- _Görevler_:
1. Belge bölümüne göre Almanya'da cumhurbaşkanını hangi kurul belirliyor?
2. Belge bölümünü, "Fransa’da 27 Ocak" sözcüklerinin geçtiği yerden başlayıp "mücadele gününe çağrılıyor." sözcüklerinden sonra durarak kelimesi kelimesine aktarın.
:: Belge Bölümü
Fransa’da 27 Ocak 2022, grev ve gösteri günü olacak. Eğitimden sağlığa, kamudan özel sektöre tüm işçiler, gençler ve emekliler, ülkenin en önemli işçi ve gençlik örgütlerinden oluşan sendikalar arası bir kolektif tarafından ücretler, emekli maaşları, iş ve daha iyi bir kamu hizmeti talep etmek için mücadele gününe çağrılıyor.
13 Şubat’ta Almanya’da Cumhurbaşkanı seçilecek. Almanya’da cumhurbaşkanını, Federal Seçiciler Kurulu belirliyor. Seçimlerde iki aday var: Biri AfD ve Sol Parti dışında tüm partilerin desteğini alacak olan ve seçileceğine kesin gözüyle bakılan şimdiki Cumhurbaşkanı SPD’li Frank-Walter Steinmeier, diğeri ise Sol Parti tarafından aday gösterilen ve seçilme şansı görülmeyen Mainzlı Sosyal Tıp Doktoru Gerhard Trapert. Süddeutsche Zeitung’dan seçtiğimiz yorumda Almanya’daki evsizleri gündeme getirmesi açısından Trapert’in adaylığının önemi ve neden desteklenmesi gerektiği anlatılıyor.
::::
:: Gösterilen Veriler
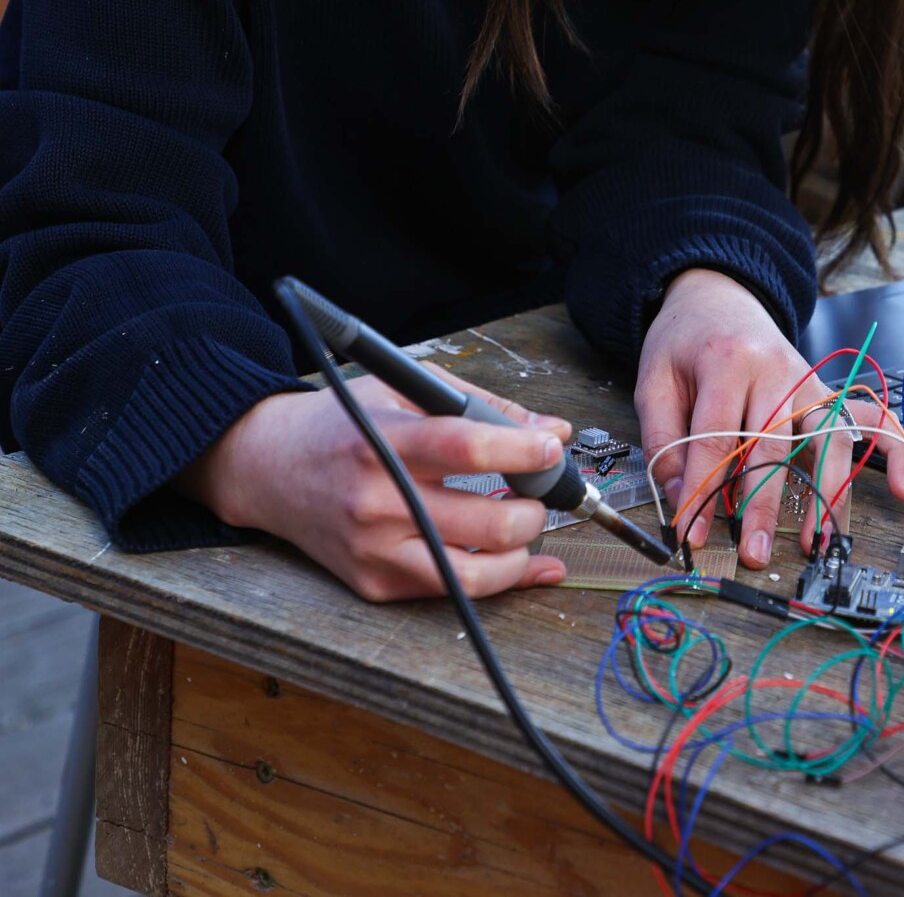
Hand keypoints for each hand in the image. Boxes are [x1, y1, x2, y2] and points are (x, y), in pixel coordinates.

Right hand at [177, 367, 571, 601]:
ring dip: (523, 551)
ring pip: (476, 573)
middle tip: (541, 490)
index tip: (552, 447)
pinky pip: (453, 593)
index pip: (467, 449)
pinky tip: (522, 561)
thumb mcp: (404, 392)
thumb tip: (555, 432)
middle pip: (486, 522)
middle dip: (536, 507)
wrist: (267, 468)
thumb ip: (483, 407)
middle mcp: (377, 501)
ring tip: (526, 524)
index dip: (523, 451)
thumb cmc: (343, 425)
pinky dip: (500, 580)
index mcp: (385, 442)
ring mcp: (374, 549)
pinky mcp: (373, 583)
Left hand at [635, 268, 903, 568]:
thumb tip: (680, 498)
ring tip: (819, 540)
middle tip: (756, 551)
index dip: (702, 491)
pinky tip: (903, 487)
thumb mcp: (653, 379)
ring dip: (827, 492)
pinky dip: (896, 451)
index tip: (691, 535)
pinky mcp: (828, 395)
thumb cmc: (687, 343)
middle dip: (764, 504)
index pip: (716, 438)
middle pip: (774, 444)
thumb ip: (663, 439)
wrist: (720, 298)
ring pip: (828, 438)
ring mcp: (811, 382)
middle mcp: (778, 371)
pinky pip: (871, 421)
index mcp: (728, 362)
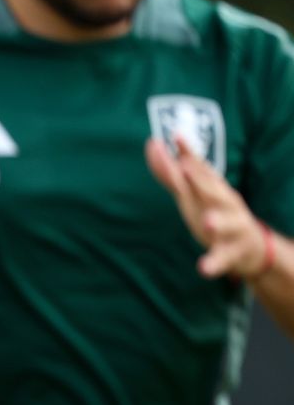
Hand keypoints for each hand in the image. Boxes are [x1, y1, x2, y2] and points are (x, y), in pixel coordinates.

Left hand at [146, 135, 275, 279]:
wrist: (252, 248)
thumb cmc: (216, 215)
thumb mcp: (194, 194)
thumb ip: (172, 174)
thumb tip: (152, 145)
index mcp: (214, 190)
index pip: (200, 169)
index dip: (189, 154)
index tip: (176, 136)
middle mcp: (225, 204)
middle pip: (215, 191)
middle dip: (202, 179)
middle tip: (186, 167)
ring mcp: (232, 228)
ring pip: (227, 224)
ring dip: (218, 222)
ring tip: (208, 222)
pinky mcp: (232, 252)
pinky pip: (223, 258)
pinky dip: (213, 262)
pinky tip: (202, 268)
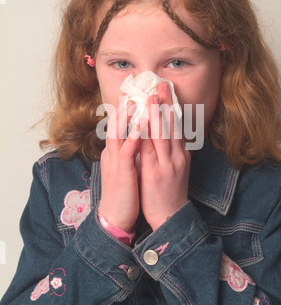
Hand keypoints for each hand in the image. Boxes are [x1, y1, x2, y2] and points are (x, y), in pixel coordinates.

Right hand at [98, 99, 139, 232]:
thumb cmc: (126, 192)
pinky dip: (132, 138)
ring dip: (127, 116)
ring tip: (134, 99)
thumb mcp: (129, 167)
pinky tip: (139, 126)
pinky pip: (127, 152)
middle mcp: (114, 153)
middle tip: (132, 87)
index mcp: (118, 151)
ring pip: (120, 134)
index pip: (122, 126)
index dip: (127, 109)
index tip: (135, 93)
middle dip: (125, 106)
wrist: (116, 216)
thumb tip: (141, 138)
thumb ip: (133, 151)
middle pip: (118, 125)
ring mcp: (116, 162)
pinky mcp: (121, 173)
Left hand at [139, 82, 190, 230]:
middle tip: (160, 85)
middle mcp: (177, 156)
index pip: (177, 126)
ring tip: (152, 97)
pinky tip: (142, 122)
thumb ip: (170, 151)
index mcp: (180, 154)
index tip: (166, 91)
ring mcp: (168, 164)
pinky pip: (151, 150)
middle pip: (172, 125)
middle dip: (166, 104)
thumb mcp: (175, 168)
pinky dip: (147, 134)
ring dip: (157, 113)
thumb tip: (165, 134)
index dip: (171, 107)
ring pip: (163, 134)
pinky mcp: (157, 173)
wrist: (170, 216)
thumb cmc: (169, 192)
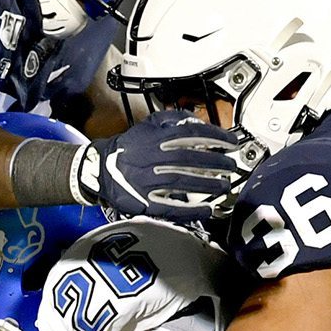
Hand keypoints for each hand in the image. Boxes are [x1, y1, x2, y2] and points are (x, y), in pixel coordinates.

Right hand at [79, 110, 255, 223]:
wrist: (99, 168)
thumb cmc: (128, 147)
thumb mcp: (148, 125)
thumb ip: (172, 120)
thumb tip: (198, 122)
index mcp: (154, 138)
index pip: (190, 134)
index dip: (215, 137)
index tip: (231, 142)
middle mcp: (151, 158)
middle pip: (190, 159)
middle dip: (215, 162)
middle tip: (231, 166)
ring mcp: (147, 181)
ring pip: (182, 182)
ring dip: (207, 184)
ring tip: (225, 186)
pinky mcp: (143, 201)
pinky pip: (170, 207)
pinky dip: (190, 209)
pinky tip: (207, 210)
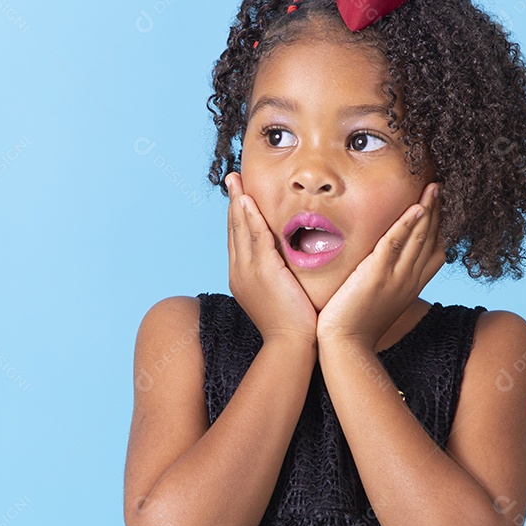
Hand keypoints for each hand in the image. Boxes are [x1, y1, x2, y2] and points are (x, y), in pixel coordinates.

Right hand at [226, 172, 317, 346]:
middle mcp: (240, 272)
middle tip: (232, 179)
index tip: (238, 196)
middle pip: (234, 230)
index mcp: (242, 277)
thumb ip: (281, 276)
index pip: (239, 239)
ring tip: (235, 181)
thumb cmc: (293, 326)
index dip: (237, 216)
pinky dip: (250, 217)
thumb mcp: (282, 295)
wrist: (291, 346)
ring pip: (241, 230)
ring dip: (238, 202)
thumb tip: (289, 263)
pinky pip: (255, 238)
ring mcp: (248, 271)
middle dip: (233, 203)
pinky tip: (246, 201)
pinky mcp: (263, 271)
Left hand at [316, 182, 445, 349]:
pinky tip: (416, 207)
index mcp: (411, 285)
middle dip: (438, 212)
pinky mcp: (376, 275)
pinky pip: (395, 244)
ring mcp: (395, 277)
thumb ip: (386, 280)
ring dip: (428, 210)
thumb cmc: (357, 325)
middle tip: (442, 187)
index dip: (441, 227)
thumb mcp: (380, 300)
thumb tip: (382, 264)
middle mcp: (409, 280)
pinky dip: (407, 225)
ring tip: (435, 187)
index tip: (443, 206)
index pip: (435, 251)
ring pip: (418, 238)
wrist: (346, 345)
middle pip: (431, 239)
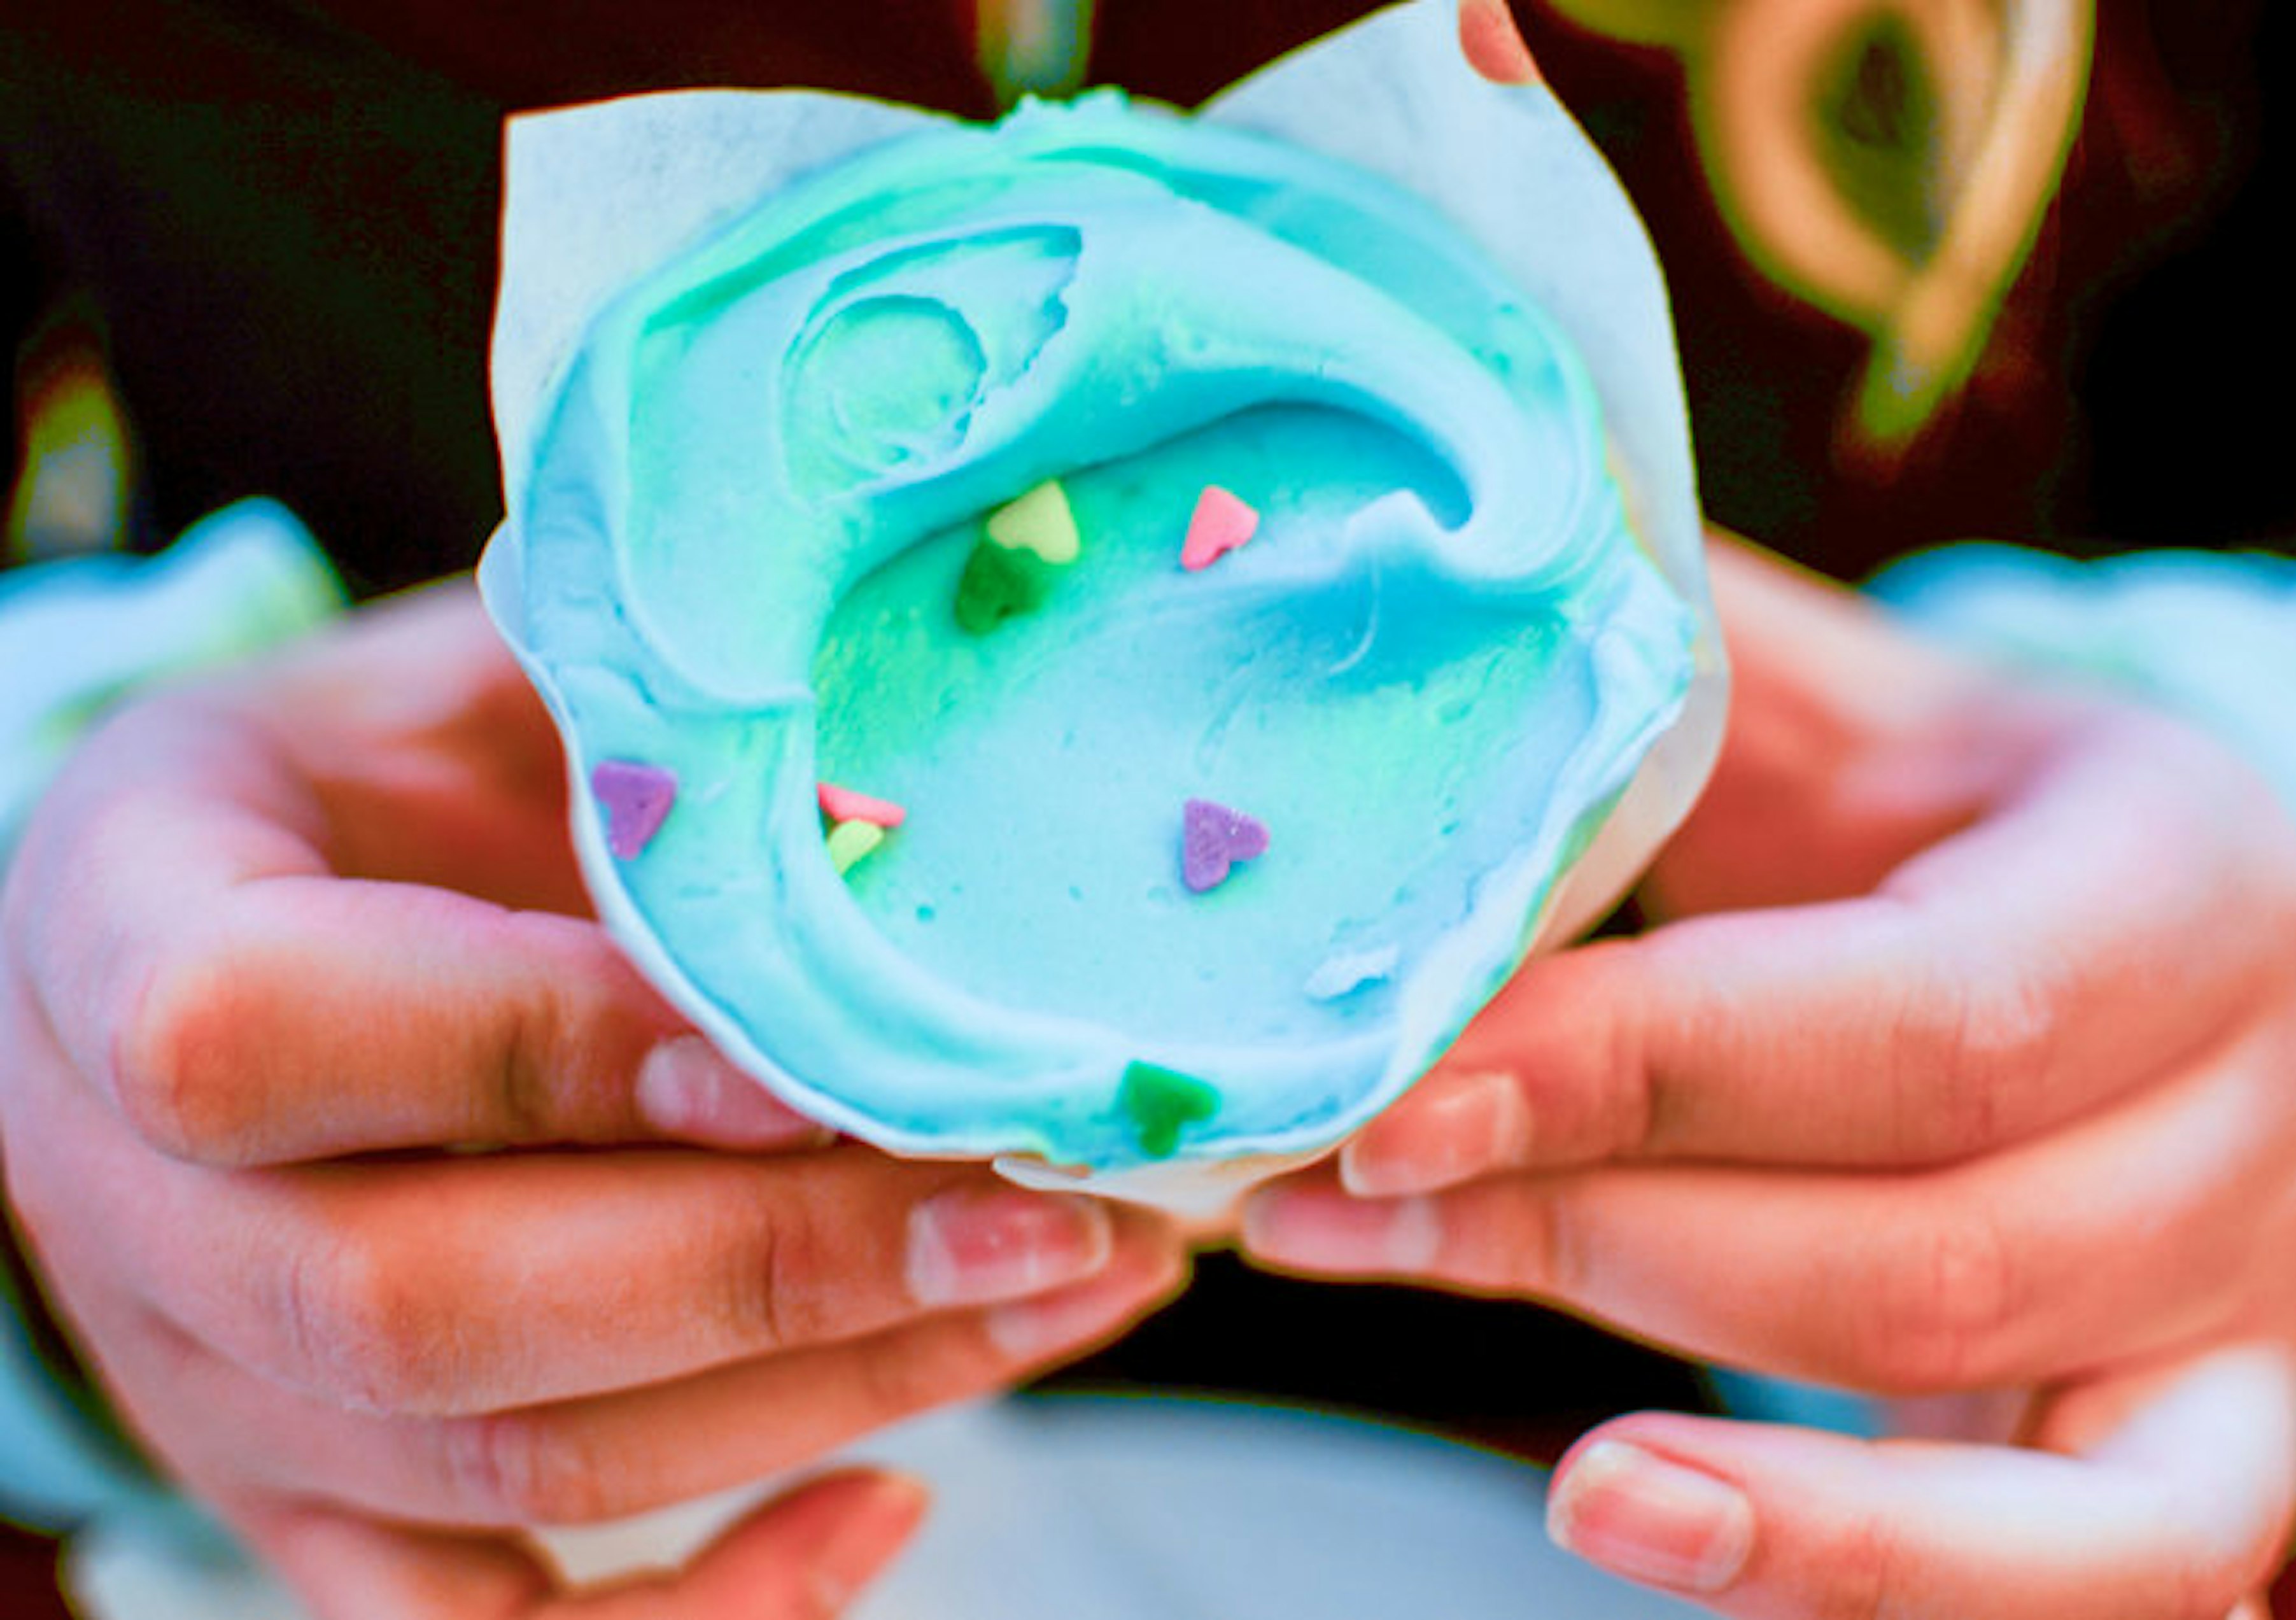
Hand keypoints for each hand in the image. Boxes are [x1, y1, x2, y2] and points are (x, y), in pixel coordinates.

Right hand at [0, 579, 1187, 1617]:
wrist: (178, 961)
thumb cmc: (357, 784)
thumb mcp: (452, 682)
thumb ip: (621, 721)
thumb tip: (900, 779)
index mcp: (124, 942)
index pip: (275, 1032)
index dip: (553, 1051)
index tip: (823, 1053)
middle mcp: (145, 1210)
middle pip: (431, 1306)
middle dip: (775, 1268)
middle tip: (1053, 1209)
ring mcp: (223, 1394)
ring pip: (519, 1465)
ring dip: (829, 1389)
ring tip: (1076, 1285)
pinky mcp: (312, 1507)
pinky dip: (711, 1609)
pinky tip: (902, 1495)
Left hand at [1241, 538, 2295, 1618]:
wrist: (2105, 936)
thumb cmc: (1917, 810)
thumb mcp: (1815, 707)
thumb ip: (1636, 682)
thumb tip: (1378, 665)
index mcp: (2179, 875)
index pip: (1918, 1020)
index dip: (1638, 1075)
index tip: (1387, 1105)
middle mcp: (2261, 1105)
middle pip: (1935, 1251)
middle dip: (1610, 1248)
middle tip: (1348, 1213)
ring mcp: (2252, 1300)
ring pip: (2007, 1449)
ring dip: (1731, 1474)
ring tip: (1535, 1463)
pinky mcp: (2206, 1440)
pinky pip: (2100, 1587)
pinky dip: (1886, 1590)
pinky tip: (1678, 1545)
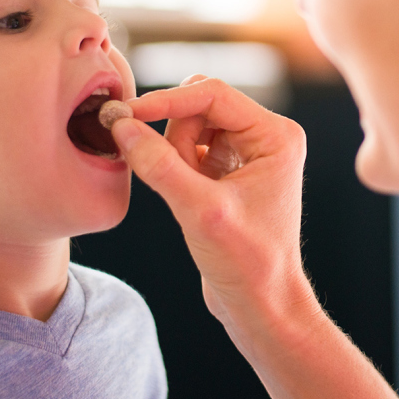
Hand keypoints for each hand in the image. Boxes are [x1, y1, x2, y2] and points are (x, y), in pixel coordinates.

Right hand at [113, 76, 398, 398]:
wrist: (262, 306)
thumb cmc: (248, 263)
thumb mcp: (200, 211)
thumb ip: (160, 166)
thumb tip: (122, 127)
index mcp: (275, 135)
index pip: (212, 93)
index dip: (166, 101)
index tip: (127, 116)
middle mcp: (265, 137)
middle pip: (199, 105)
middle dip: (172, 134)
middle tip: (167, 173)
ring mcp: (246, 154)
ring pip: (190, 126)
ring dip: (172, 152)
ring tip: (183, 194)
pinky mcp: (227, 172)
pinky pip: (188, 149)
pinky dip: (173, 165)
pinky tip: (181, 196)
::::
- _Alıştırma Yanıtları_:
1. Federal Seçiciler Kurulu.

2.
Fransa’da 27 Ocak 2022, grev ve gösteri günü olacak. Eğitimden sağlığa, kamudan özel sektöre tüm işçiler, gençler ve emekliler, ülkenin en önemli işçi ve gençlik örgütlerinden oluşan sendikalar arası bir kolektif tarafından ücretler, emekli maaşları, iş ve daha iyi bir kamu hizmeti talep etmek için mücadele gününe çağrılıyor.